My reason for asking is because most people that I have spoken to regarding martial arts believe that these 2 styles of Tai Chi are now defunct for the use of fighting.


----------



## Xue Sheng (Feb 15, 2006)

Look for stories about Tai Chi masters from old China, Yang Ban hou for example. There are a lot of stories from old China of Tai Chi masters being challenged by all sorts of other martial artists and defeating them as well. 

There is one story about the Chen family, possibly from the Yang family, of Chen Chang-hsing being challenged and Yang Lu-Chan, though not an inside student, defeating the challenger with Chen style. This is supposedly how Yang Tai Chi was born.

There are also some Zhao Bao He Tai Chi Chuan videos on the web showing take downs and fighting.

The current Chen family has a competition to decide who will be the lineage pole bearer; Chen Zhenglei is currently the person that won. His martial skill is very high. 

Although I am of the belief that Tai Chi as a martial art is dying. As stated by one a person from the Chen line, currently in Beijing "of all the Tai Chi practitioners in the world only 5% know anything about the true martial arts of Tai Chi". Tai Chi can be a very effective martial art. Most unfortunately today more are interested in the Tai Chi health dance than the martial arts.

Another issue when it comes to Tai Chi vs. external styles, it takes longer to develop Tai Chi martial skill than external styles. Xingyi is internal and devastating, but it takes at least 5 years to become effective with any consistency. Tai chi is much the same. or at least that has been my experience.


----------



## mrhnau (Feb 15, 2006)

Would you mind extending the invitation a bit? I'd love to hear how other internal styles like Bagua and Hsing-I have faired against various external styles. I'm interested in the results of Tai Chi too


----------



## Xue Sheng (Feb 15, 2006)

There is a book I bought many years ago called "Asian Fighting Arts" By Donn F. Draeger and Robert W. Smith. that went out of print, but I believe it was reprinted as "Comprehensive Asian Fighting Arts (Bushido--The Way of the Warrior)"

It has several stories in it about fights by Chinese martial artists. 

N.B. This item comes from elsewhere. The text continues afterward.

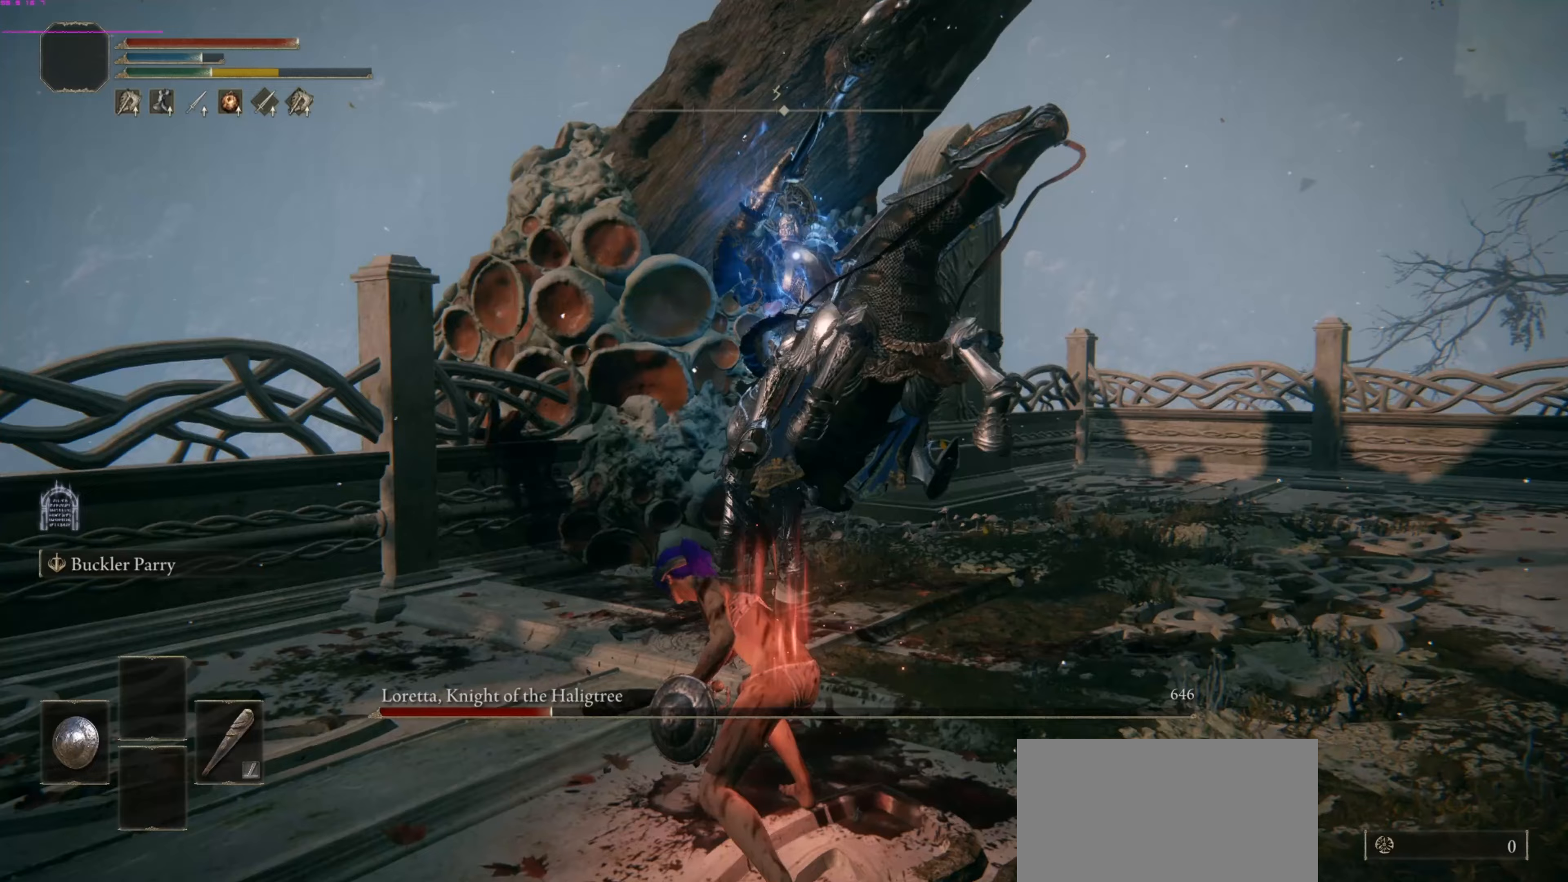
{"dt_ms": 500, "buttons": [], "left_stick": "up-right", "right_stick": "center", "events": []}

There are many from Xingyi.

1 "story" is about Kuo Yun-shen who was the first student of Li Neng-jen. Kuo had a punch so powerful he killed a person he was fighting, this landed him in jail, where he continued to train. When he got out he modified his punch so he would not kill anyone. He would put the back of his other hand against his opponent to help absorb the blow. He was supposedly only defeated twice. Once by another Xingyi guy, a fellow student of Li Neng-jen, Ch'e I-Chai. During the fight Ch'e evaded Kuo's punch and lightly taped Kuo's shoulder, saying what's your hurry. Kuo stopped fighting. The second was Tung Ha'i Chuan. Tung and Kuo fought for 2 days and Kuo could not penetrate Tung's circular defense. On the third day Tung went on the offensive. Tung defeated Kuo without hurting him.

How true all of these stories are I do not know, but the book is a good reference book on Martial Arts.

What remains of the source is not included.